Work of Photographer Behind WWII Image Returns to Russia

MOSCOW (AP) —

The photograph of Red Army soldiers raising the Soviet flag atop Germany’s Reichstag after the Nazis’ defeat is imprinted on the memory of almost every Russian.

Now, nearly 72 years after Yevgeni Khaldei captured the enduring image, Russians are getting to view some of the photographer’s previously unseen work.

The show of Khaldei’s work that opened Wednesday at Moscow’s House of Photography comes after a 15-year court fight by his daughter Anna to regain family control of his negatives and prints.
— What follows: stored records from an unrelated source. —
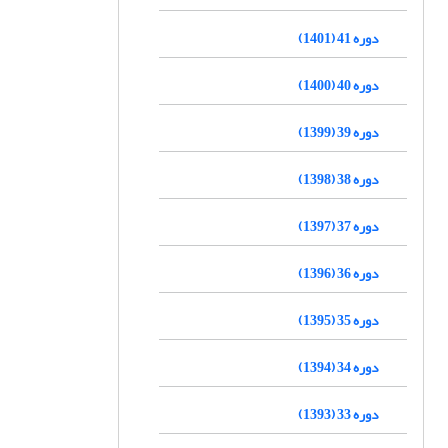
دوره 41 (1401)
دوره 40 (1400)
دوره 39 (1399)
دوره 38 (1398)
دوره 37 (1397)
دوره 36 (1396)
دوره 35 (1395)
دوره 34 (1394)
دوره 33 (1393)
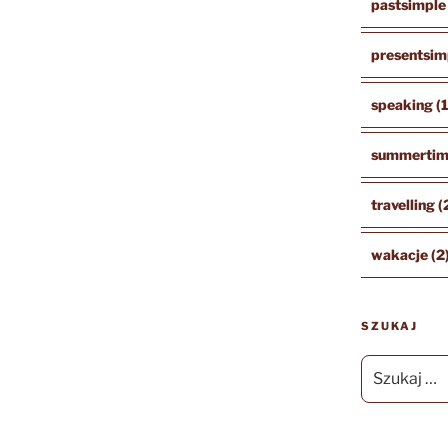
pastsimple
presentsim
speaking
(
summerti
travelling
(
wakacje
(2
SZUKAJ
Szukaj:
A few months before Khaldei died in 1997, he signed an agreement with a New York photojournalist to become his agent; the agent later claimed ownership of the negatives.

“It was a typical story of things that got lost or misplaced or improperly treated among the ruins of the Soviet Union,” Anna Khladei’s lawyer, Daniel Rothstein, told The Associated Press.

Khaldei’s Reichstag photo was inspired by Associated Press photographer Joe Rosenthal’s iconic shot of U.S. soldiers raising the American flag on Iwo Jima; Khaldei even made sure to bring his own flag to Berlin as the Soviet soldiers closed in on the Nazis.

One of the pieces in the current exhibit shows Khaldei and Rosenthal together, in which each holds a print of his own famous photo.